Thread: Help with programming with bits

THe problem statement asks "Given that the expression ~0 produces an integer that contains all 1s, write a functioncalled int_size that returns the number of bits contained in an int on your
particular machine."

The solution is:

Code:

int  int_size (void)
{
    unsigned int  bits;
    int           size = 0;

    bits = ~0;

    while ( bits ) {
       ++size;
       bits >>= 1;
    }

    return size;
}

Is the while loop saying while (bits=1)?
If so, I don't understand why bits has to equal one for the size to increase.

while ( bits )
could be written
while ( bits > 0 )

bits >>= 1;
You can unfold that into this:
bits = bits >> 1;
Shifting right once will drop a bit so you count it. Eventually you get a size etc.

Yes, I think I understand that, but why does bits have to be >0?
A bit can be 0 or 1. So why is it exclusively 1 in this case?
Is it because before the while loop bits is set equal to ~0?

#include <limits.h>
...
#define INT_BITS (CHAR_BIT * sizeof (int))

That seems to be a mistake - what should have been stated was "while ( bits != 0 )" because in 'C,' non-zero is considered true and zero is considered false.

It's not really a mistake since it's an unsigned int.

Well the reason you say bits > 0 in the loop condition is so that you count all of the bits. Eventually all of the bits will be turned off, you get zero, which means you are done counting.

The reason that bit >>= 1 is used is because the loop is supposed to go like this:
1111
0111
0011
0001
0000

IOW, you only need to shift one bit at a time.

Originally Posted by Barney McGrew

It's not really a mistake since it's an unsigned int.

You're right, I stand corrected.

Originally Posted by whiteflags

Well the reason you say bits > 0 in the loop condition is so that you count all of the bits. Eventually all of the bits will be turned off, you get zero, which means you are done counting.
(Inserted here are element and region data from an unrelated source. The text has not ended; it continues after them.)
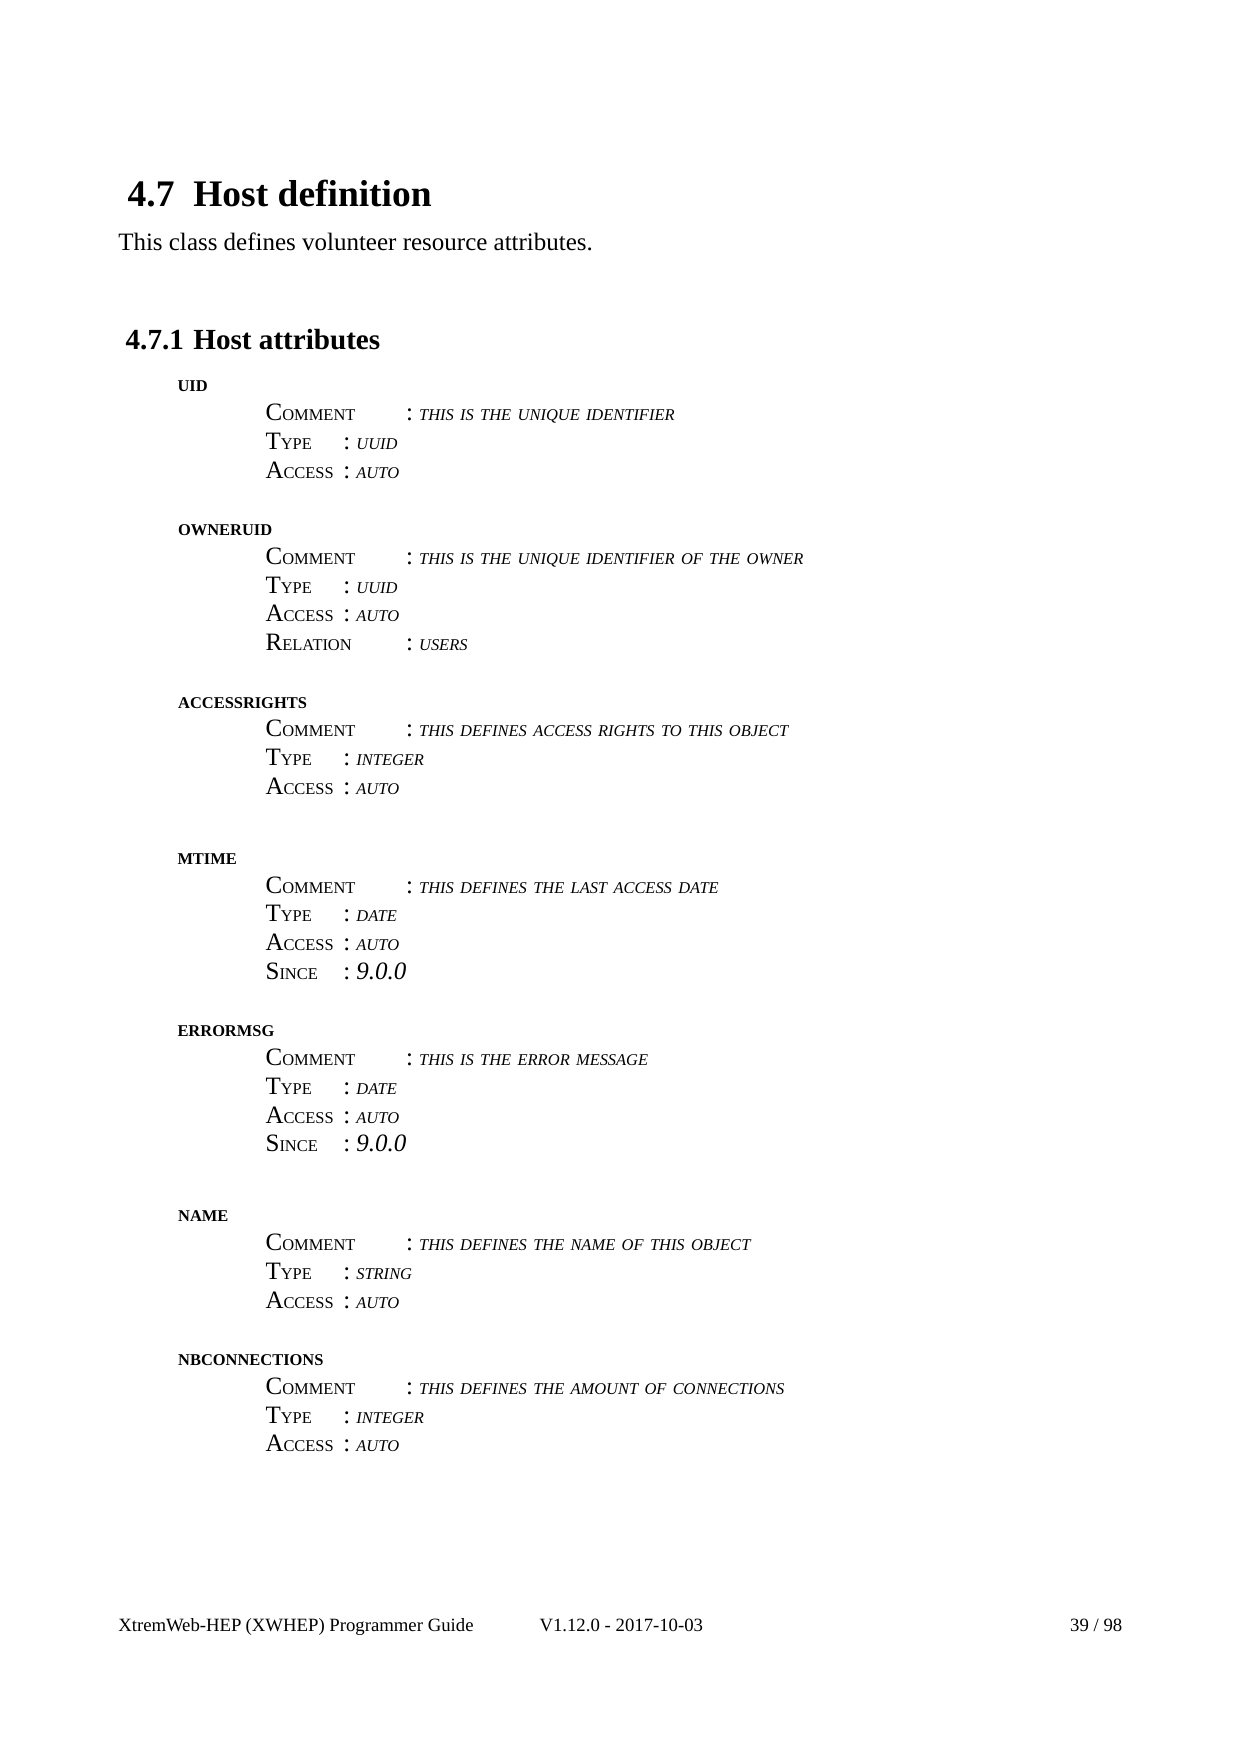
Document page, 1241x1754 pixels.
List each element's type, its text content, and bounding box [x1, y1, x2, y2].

text Comment : this is the unique identifier [265, 397, 1122, 426]
text This class defines volunteer resource attributes. [118, 227, 1122, 256]
text Type : integer [265, 742, 1122, 771]
text Comment : this defines the amount of connections [265, 1371, 1122, 1400]
text Relation : users [265, 627, 1122, 656]
text Access : auto [265, 1285, 1122, 1313]
text Access : auto [265, 1100, 1122, 1128]
subtitle Host definition [118, 172, 1122, 215]
text Access : auto [265, 455, 1122, 483]
text Type : date [265, 1071, 1122, 1100]
text errormsg [177, 1013, 1122, 1042]
text Type : integer [265, 1400, 1122, 1428]
text Type : date [265, 898, 1122, 927]
text Comment : this defines the name of this object [265, 1227, 1122, 1256]
text owneruid [178, 512, 1122, 541]
text Access : auto [265, 927, 1122, 956]
text Since : 9.0.0 [265, 1128, 1122, 1157]
text Comment : this is the error message [265, 1042, 1122, 1071]
text mtime [177, 841, 1122, 870]
text uid [177, 368, 1122, 397]
text Comment : this defines access rights to this object [265, 713, 1122, 742]
text Comment : this defines the last access date [265, 870, 1122, 898]
text nbconnections [178, 1342, 1122, 1371]
text Type : uuid [265, 426, 1122, 455]
text Access : auto [265, 1428, 1122, 1457]
text Type : string [265, 1256, 1122, 1285]
subtitle Host attributes [118, 322, 1122, 356]
text name [178, 1198, 1122, 1227]
text Comment : this is the unique identifier of the owner [265, 541, 1122, 570]
text Access : auto [265, 771, 1122, 800]
text Type : uuid [265, 570, 1122, 598]
text accessrights [178, 685, 1122, 713]
text Since : 9.0.0 [265, 956, 1122, 985]
text Access : auto [265, 598, 1122, 627]
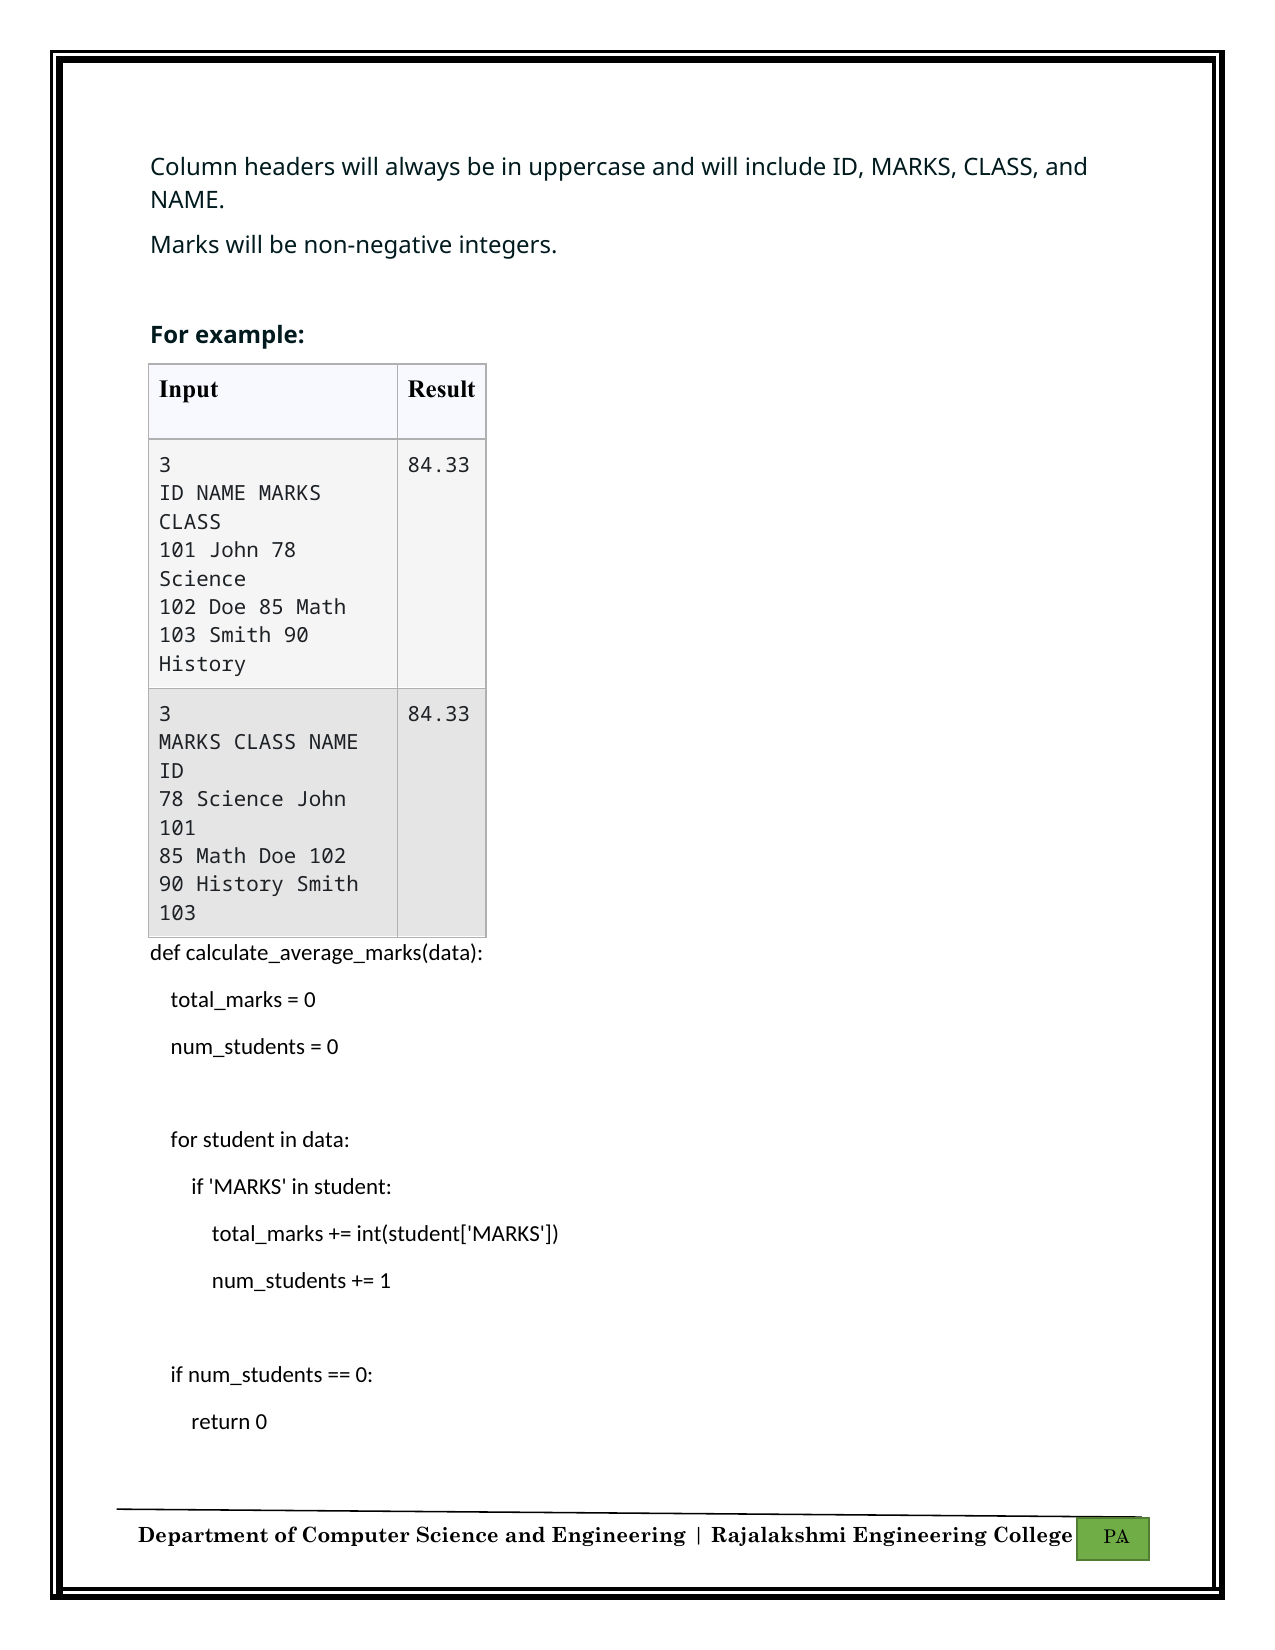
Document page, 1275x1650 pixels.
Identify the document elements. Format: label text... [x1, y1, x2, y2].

table_cell 3 ID NAME MARKS CLASS 101 John 78 Science 102 Doe 85 Math 103 Smith 90 History [149, 440, 397, 687]
text Marks will be non-negative integers. [150, 228, 1125, 260]
table_cell 84.33 [398, 689, 485, 936]
text if 'MARKS' in student: [150, 1172, 1125, 1200]
text total_marks += int(student['MARKS']) [150, 1219, 1125, 1247]
text return 0 [150, 1407, 1125, 1435]
text num_students += 1 [150, 1266, 1125, 1294]
table_cell 3 MARKS CLASS NAME ID 78 Science John 101 85 Math Doe 102 90 History Smith 103 [149, 689, 397, 936]
text num_students = 0 [150, 1032, 1125, 1060]
table_cell 84.33 [398, 440, 485, 687]
table_header Result [398, 365, 485, 438]
text total_marks = 0 [150, 985, 1125, 1013]
text For example: [150, 318, 1125, 351]
text Column headers will always be in uppercase and will include ID, MARKS, CLASS, and NAME. [150, 150, 1125, 215]
text if num_students == 0: [150, 1360, 1125, 1388]
text for student in data: [150, 1126, 1125, 1153]
table_header Input [149, 365, 397, 438]
text def calculate_average_marks(data): [150, 938, 1125, 966]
Does this have anything to do with bits=~0?

What if you had bits=101. Wouldn't this yield size=1, since the while loops well terminate once it hits the "0" in "101."

If the binary representation of an integer is 10, what is its decimal value?

Originally Posted by Barney McGrew

If the binary representation of an integer is 10, what is its decimal value?

0*2^0+1*2^1=2

10 in binary is still more than 0.

Bitwise operations happen on a bit-by-bit level. A '~' is just an inverse.

Code:

 Bits: 101
~Bits: 010

This speaks nothing of size.

In your example, to count the bits, you'd set them all to one and count the ones. What's a quick way to set all bits to one? Set them all to zero and invert them all (to one).

Originally Posted by Barney McGrew

Right. So, until the value of bits reaches 0, the value stored by size will continue to be incremented.

edit: Think of it this way:

101 (5) > 0? Yes.
10 (2) > 0? Yes.
1 (1) > 0? Yes.
0 (0) > 0 ? No.

Which would terminate with 3 stored in size.

Thank you guys. THis explanation really helped.
I forgot in the while argument that #>0, where # is represented in decimal and not binary.